The problem with partial services
In these matchups, local architectural firms ruled by economic survival might find some comfort in being more easily able to modify the range of services they provide; being able to provide the technical grunt. Yet this flexibility poses a dilemma: to be more profitable, these firms need to offer a complete range of services. But as a result of changes in technology, partial services are less profitable and also readily supplied by non-architectural competitors. Consequently, many middle-ranking and larger firms have no choice but to provide limited or partial services despite the fact that this only encourages, and leads to, further disintermediation, and commodification in their markets. Providing partial services may be unsustainable in the longer term. For the local collaborating firms it might be a vicious cycle.
Mapping Strategy
There is another issue that these two competitions point to, and that is the role of the internet and media to shape perceptions and the branding of architects. The following strategy diagrams map media impacts of the collaborations in these two competitions. I charted media hits (as measured by Google) of the stars against the reach of the local firms (number of Australian plus Internationaloffices of the local partner). I will let you make your own analysis of what all this means. My take is that clearly for some offices the match-ups appear to be ad-hoc and without any strategic intent. For other practices, the diagram shows who might gain or lose from the collaboration.

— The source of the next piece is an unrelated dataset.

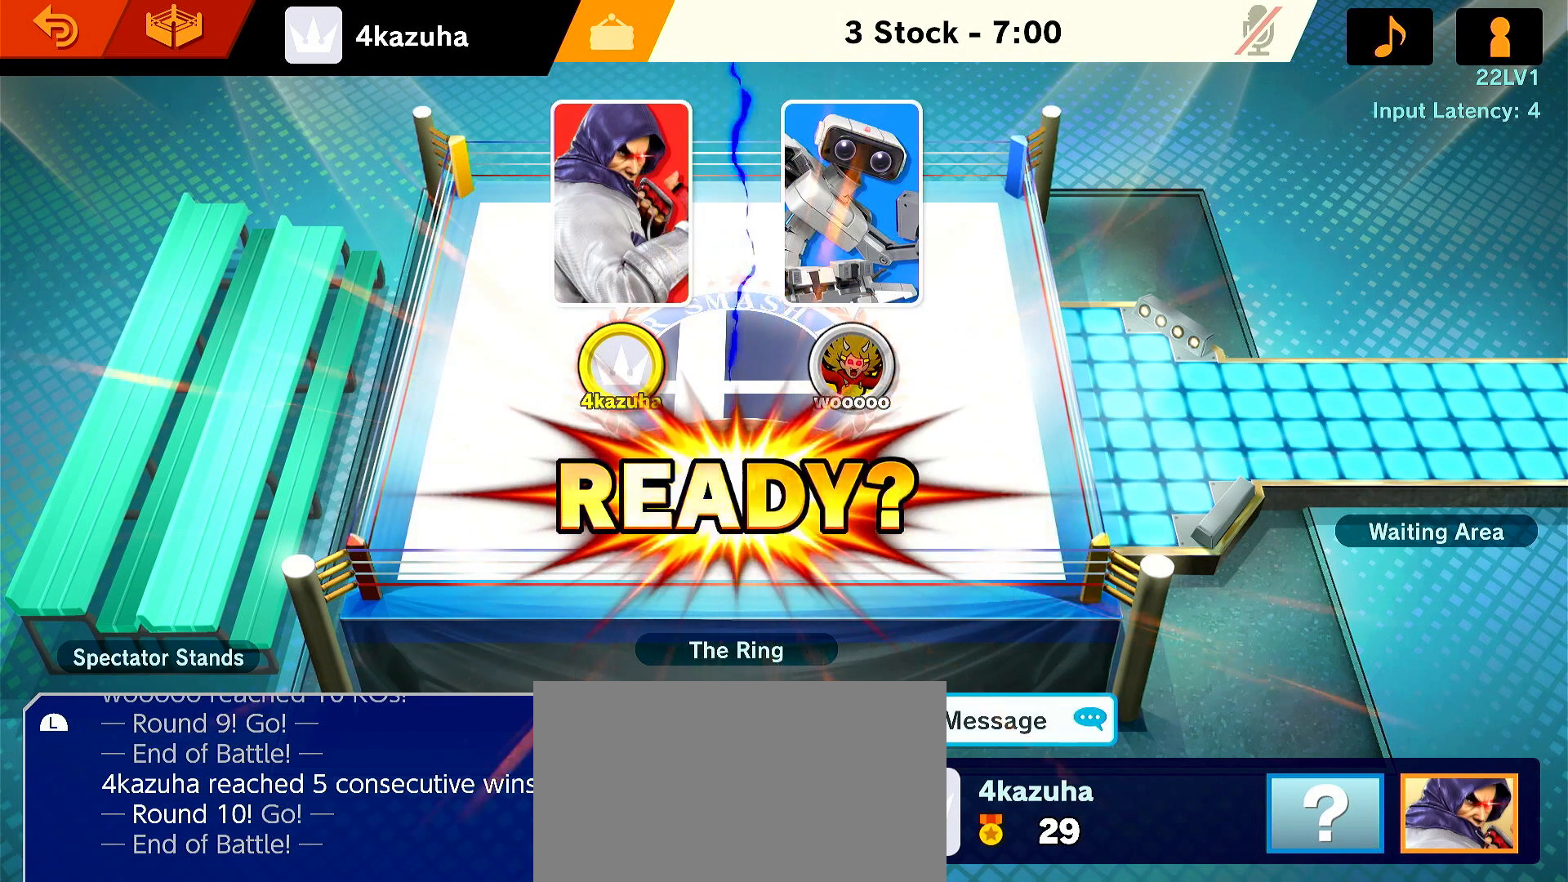
{"buttons": ["A"], "left_stick": "center", "right_stick": "center", "events": [[500, "A", "down"]]}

Clearly, it also suggests who might win these competitions if this was the only criteria. It also shows which local firms may be using the collaboration to either extend their range or extend their brand by being attached to a star architect.
For many Australian architects or any firm on the periphery of the global media starchitect system, such collaborations are perhaps necessary. Since the early 2000s if not before, architects are no longer grounded in a particular office or geographical location. Competition amongst architects is global in the intense global competition for architectural services, arguably Australian firms need to extract value from networks and systems of patronage no matter how distant they may be. The star architects are better able to do this because they operate from larger economic centres.
Commodification of Design
In any case, this all points to the ongoing commodification of design services. Perhaps the local/star matchups, point to the dumbing down of design into seductively drawn products with market signals that scream out “star-designer.” This is regardless of the fact that these designer products, seem to retain a threadbare relationship to what might have formerly been regarded as a traditional design process. Many of these designer products, indicate no interest in the memory of city or any sense of freedom and politics to be found in local communities.
Taken together, Australian firms need a renewed emphasis on strategic thinking, better management, a recognition of the media landscape, and internal research to gain competitive advantage. Otherwise, Australian firms will be doomed to be secondary actors, and lackeys, swilling around in the global system of architecture.